- Task brief -
Keep only the lines from the start of the data through the line containing "### 4. sql-manipulation-agent", and output them exactly.

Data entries
★ ★ ★ ★ ★
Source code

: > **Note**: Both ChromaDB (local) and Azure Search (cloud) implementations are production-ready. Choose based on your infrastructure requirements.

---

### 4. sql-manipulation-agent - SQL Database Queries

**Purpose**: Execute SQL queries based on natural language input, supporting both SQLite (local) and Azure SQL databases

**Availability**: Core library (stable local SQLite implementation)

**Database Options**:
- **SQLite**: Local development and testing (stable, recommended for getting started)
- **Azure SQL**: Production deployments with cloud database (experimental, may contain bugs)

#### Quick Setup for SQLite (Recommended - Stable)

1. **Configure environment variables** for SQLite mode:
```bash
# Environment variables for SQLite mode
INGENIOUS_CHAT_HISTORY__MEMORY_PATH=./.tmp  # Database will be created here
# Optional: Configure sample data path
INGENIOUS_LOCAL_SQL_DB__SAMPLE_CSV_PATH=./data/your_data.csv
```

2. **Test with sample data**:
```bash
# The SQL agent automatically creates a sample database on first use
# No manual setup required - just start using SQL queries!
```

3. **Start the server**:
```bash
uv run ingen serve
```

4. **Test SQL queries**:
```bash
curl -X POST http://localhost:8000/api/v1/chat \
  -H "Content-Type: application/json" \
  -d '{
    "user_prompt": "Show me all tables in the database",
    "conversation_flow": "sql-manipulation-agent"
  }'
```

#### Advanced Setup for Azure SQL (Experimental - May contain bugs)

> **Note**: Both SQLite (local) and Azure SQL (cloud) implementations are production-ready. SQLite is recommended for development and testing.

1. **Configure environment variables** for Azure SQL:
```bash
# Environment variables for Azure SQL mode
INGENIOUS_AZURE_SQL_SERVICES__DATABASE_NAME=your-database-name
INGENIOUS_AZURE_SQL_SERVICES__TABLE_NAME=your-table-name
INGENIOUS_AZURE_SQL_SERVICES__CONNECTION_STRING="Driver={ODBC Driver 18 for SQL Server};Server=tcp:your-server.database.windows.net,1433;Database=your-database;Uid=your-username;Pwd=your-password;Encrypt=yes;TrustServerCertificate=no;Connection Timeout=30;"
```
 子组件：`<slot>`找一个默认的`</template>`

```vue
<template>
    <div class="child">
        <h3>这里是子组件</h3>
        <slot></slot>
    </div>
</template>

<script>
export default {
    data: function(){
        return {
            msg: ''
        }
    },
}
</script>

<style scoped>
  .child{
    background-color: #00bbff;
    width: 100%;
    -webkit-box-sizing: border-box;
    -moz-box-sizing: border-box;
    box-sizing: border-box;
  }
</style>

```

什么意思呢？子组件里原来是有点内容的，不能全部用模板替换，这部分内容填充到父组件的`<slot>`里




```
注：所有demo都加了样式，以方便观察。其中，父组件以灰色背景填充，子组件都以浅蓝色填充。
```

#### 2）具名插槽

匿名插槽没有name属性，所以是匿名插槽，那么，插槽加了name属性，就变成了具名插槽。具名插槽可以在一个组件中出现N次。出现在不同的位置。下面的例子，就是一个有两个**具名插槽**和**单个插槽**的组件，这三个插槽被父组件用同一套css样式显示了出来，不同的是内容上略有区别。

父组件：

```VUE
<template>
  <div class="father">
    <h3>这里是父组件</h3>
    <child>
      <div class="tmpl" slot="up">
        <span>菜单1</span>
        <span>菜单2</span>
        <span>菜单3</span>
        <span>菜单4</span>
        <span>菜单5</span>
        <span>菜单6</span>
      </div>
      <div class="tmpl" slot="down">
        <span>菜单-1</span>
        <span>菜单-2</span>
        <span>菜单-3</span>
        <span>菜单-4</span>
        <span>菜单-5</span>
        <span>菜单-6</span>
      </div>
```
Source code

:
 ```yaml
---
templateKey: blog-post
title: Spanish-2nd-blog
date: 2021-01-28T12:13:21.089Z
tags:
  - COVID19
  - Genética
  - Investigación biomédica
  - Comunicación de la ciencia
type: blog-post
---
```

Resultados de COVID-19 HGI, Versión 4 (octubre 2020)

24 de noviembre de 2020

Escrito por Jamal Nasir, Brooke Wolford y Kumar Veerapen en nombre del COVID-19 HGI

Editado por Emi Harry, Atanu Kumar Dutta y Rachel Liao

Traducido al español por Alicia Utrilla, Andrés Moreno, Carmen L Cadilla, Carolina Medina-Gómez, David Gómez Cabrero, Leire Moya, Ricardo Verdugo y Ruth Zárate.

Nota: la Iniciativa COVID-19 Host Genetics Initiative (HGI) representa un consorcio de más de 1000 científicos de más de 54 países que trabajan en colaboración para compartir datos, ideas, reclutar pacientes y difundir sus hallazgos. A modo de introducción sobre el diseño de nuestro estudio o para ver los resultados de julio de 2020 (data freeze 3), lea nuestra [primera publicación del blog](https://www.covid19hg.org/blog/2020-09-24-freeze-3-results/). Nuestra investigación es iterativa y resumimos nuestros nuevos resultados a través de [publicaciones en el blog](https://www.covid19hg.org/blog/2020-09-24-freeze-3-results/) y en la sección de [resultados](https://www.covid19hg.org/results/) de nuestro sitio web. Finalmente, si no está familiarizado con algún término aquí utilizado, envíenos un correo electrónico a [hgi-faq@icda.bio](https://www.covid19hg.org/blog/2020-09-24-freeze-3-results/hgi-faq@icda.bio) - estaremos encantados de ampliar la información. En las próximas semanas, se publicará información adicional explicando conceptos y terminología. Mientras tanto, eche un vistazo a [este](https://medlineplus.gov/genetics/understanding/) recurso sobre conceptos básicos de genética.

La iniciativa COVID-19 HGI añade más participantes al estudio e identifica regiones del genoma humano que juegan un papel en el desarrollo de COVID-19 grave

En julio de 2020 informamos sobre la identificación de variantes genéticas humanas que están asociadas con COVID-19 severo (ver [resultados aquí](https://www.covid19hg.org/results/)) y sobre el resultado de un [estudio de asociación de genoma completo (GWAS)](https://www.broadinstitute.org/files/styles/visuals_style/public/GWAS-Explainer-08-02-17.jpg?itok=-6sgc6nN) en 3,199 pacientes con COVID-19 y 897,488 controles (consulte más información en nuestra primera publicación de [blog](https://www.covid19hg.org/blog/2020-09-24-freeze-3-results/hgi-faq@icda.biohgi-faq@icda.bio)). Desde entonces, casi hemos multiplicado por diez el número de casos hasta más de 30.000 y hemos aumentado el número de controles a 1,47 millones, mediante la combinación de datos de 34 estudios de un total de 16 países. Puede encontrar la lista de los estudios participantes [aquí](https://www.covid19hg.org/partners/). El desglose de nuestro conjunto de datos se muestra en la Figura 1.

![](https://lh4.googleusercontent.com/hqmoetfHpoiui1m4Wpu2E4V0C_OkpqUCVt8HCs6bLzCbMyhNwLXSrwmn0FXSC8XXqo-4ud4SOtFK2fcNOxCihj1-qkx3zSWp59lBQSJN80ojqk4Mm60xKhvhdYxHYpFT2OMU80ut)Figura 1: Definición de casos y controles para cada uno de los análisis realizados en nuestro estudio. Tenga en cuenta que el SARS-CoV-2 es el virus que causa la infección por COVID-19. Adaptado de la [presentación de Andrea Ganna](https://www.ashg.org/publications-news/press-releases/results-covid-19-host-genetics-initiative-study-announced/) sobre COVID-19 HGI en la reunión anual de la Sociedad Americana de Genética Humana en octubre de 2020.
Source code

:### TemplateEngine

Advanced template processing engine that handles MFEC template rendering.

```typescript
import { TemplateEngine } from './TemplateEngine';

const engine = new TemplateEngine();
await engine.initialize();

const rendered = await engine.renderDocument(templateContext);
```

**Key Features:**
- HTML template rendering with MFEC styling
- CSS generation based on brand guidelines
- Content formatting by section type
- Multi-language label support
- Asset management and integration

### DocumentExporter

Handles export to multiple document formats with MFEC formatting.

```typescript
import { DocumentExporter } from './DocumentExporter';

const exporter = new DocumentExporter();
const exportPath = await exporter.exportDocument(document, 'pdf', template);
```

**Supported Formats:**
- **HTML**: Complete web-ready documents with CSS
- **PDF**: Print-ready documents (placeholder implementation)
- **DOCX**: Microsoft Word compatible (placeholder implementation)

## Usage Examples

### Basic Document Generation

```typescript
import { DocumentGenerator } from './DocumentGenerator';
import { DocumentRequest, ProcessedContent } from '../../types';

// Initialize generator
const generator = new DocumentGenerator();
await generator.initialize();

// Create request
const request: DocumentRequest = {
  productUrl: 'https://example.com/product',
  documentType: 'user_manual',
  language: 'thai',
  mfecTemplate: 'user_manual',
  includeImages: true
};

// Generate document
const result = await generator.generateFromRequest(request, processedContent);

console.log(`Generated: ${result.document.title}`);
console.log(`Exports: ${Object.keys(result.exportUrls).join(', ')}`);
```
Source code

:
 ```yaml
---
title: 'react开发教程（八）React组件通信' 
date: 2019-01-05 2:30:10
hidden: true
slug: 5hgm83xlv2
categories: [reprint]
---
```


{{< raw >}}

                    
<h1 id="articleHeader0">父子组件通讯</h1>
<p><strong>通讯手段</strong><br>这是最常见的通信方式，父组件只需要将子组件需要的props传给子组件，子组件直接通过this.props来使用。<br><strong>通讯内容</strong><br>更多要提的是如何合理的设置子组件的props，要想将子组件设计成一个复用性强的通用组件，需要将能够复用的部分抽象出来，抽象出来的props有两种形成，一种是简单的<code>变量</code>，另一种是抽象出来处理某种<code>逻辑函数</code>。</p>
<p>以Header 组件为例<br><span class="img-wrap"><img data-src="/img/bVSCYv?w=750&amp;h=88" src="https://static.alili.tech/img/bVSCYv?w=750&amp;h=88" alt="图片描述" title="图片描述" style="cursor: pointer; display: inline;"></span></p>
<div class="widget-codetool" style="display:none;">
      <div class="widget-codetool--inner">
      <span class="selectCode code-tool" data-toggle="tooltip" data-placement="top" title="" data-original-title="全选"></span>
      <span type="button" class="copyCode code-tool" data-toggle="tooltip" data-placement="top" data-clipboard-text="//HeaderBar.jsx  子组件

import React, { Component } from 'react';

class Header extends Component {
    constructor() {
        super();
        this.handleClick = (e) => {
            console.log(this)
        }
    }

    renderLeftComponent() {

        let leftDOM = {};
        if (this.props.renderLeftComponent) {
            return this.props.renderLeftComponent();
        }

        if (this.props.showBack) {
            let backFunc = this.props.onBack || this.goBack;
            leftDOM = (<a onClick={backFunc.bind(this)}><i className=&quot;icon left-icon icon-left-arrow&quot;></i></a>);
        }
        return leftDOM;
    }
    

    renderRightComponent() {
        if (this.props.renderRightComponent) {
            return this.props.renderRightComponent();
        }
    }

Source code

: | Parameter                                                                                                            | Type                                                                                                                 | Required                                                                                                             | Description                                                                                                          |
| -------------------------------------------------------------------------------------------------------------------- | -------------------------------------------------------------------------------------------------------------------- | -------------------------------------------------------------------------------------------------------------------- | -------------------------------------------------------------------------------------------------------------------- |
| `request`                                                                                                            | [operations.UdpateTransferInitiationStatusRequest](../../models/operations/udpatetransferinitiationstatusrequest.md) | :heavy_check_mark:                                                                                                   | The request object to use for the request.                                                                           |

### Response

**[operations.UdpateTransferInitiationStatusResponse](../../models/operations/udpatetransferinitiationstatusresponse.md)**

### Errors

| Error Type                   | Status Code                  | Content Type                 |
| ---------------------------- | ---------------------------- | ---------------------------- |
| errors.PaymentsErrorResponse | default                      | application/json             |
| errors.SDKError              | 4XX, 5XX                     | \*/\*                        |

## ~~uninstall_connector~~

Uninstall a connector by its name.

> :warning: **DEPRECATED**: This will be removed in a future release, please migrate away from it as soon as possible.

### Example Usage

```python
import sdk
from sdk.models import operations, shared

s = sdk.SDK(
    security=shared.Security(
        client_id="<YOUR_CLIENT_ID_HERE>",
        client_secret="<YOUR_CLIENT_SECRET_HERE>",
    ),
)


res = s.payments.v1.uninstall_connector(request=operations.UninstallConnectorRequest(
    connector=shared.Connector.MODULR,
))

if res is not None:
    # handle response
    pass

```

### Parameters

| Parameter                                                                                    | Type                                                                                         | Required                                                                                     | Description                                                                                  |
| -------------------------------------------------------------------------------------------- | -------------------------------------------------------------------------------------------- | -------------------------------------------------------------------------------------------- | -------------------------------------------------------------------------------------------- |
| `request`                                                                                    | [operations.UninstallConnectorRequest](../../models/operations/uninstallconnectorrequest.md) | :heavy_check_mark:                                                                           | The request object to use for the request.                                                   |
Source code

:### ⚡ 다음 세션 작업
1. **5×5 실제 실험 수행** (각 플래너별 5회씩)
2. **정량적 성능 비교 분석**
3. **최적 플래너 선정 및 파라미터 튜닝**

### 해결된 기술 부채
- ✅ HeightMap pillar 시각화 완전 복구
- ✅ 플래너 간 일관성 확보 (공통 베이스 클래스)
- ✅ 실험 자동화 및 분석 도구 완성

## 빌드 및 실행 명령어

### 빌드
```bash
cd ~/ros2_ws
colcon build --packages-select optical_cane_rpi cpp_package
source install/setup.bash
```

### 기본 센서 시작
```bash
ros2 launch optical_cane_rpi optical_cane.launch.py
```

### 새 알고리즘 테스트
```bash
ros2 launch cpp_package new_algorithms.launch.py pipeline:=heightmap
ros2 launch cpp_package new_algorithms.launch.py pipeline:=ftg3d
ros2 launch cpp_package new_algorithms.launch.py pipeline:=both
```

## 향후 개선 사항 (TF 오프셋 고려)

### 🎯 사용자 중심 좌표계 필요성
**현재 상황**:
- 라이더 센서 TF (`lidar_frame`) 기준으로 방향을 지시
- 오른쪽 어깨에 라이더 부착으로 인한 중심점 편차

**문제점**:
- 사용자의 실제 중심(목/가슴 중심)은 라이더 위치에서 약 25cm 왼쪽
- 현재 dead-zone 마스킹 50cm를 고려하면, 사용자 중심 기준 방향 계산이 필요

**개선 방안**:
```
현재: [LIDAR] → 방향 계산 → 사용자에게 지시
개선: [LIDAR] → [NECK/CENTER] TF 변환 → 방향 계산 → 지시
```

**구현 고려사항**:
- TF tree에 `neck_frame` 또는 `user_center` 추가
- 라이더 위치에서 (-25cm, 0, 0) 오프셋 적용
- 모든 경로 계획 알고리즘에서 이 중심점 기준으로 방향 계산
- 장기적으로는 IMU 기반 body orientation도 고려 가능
★ ★ ★ ★ ★
- Expected output -
Source code

: > **Note**: Both ChromaDB (local) and Azure Search (cloud) implementations are production-ready. Choose based on your infrastructure requirements.

---

### 4. sql-manipulation-agent - SQL Database Queries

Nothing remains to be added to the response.